Report each line of the data below in which "right" appears.

▶ [DATA SECTION]:

-*-

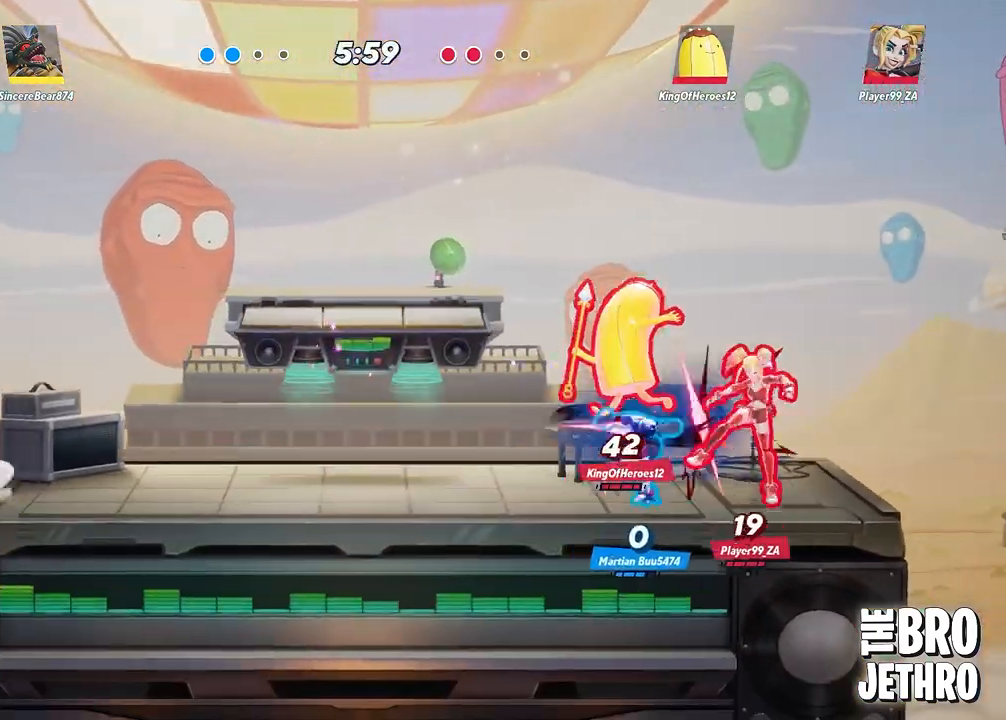
{"buttons": ["TRIANGLE"], "left_stick": "right", "events": [[33, "CROSS", "up"], [83, "TRIANGLE", "down"], [183, "left_stick", "right"]]}
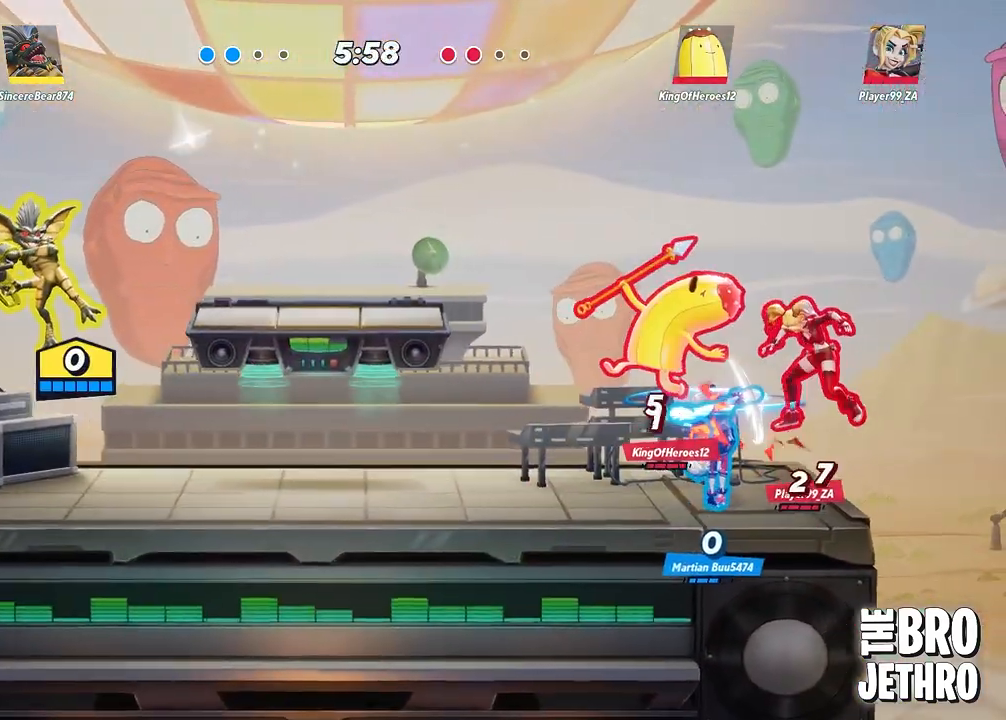
{"buttons": ["TRIANGLE"], "left_stick": "right", "events": []}
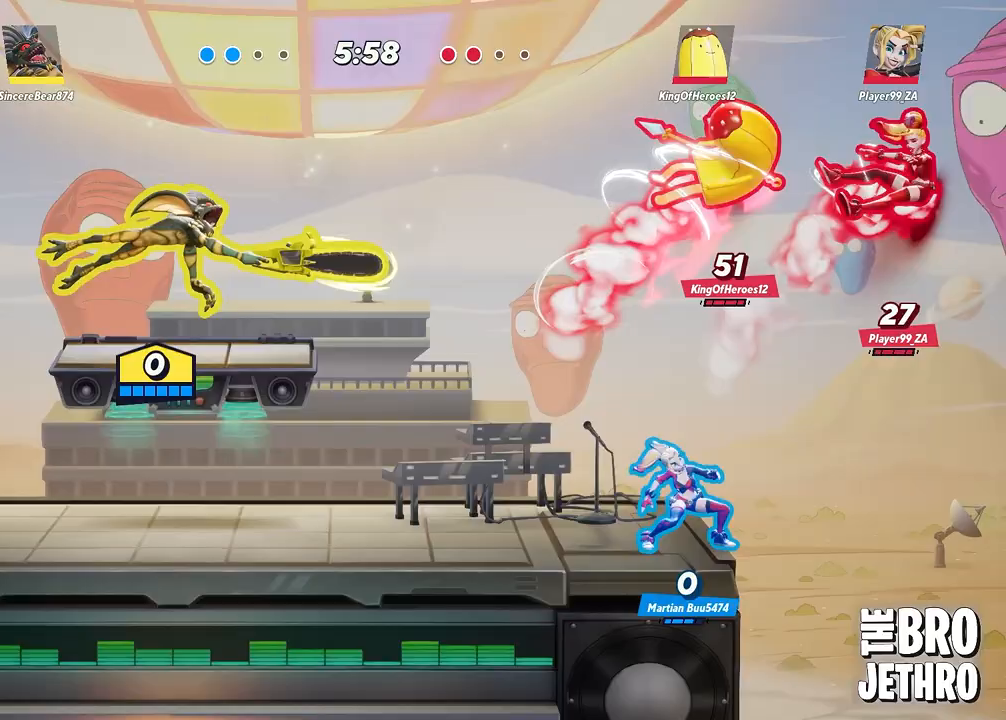
{"buttons": [], "left_stick": "center", "events": [[50, "TRIANGLE", "up"], [100, "left_stick", "center"], [250, "CROSS", "down"], [350, "CROSS", "up"]]}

-*-

▶ [RESPONSE]:
{"buttons": ["TRIANGLE"], "left_stick": "right", "events": [[33, "CROSS", "up"], [83, "TRIANGLE", "down"], [183, "left_stick", "right"]]}
{"buttons": ["TRIANGLE"], "left_stick": "right", "events": []}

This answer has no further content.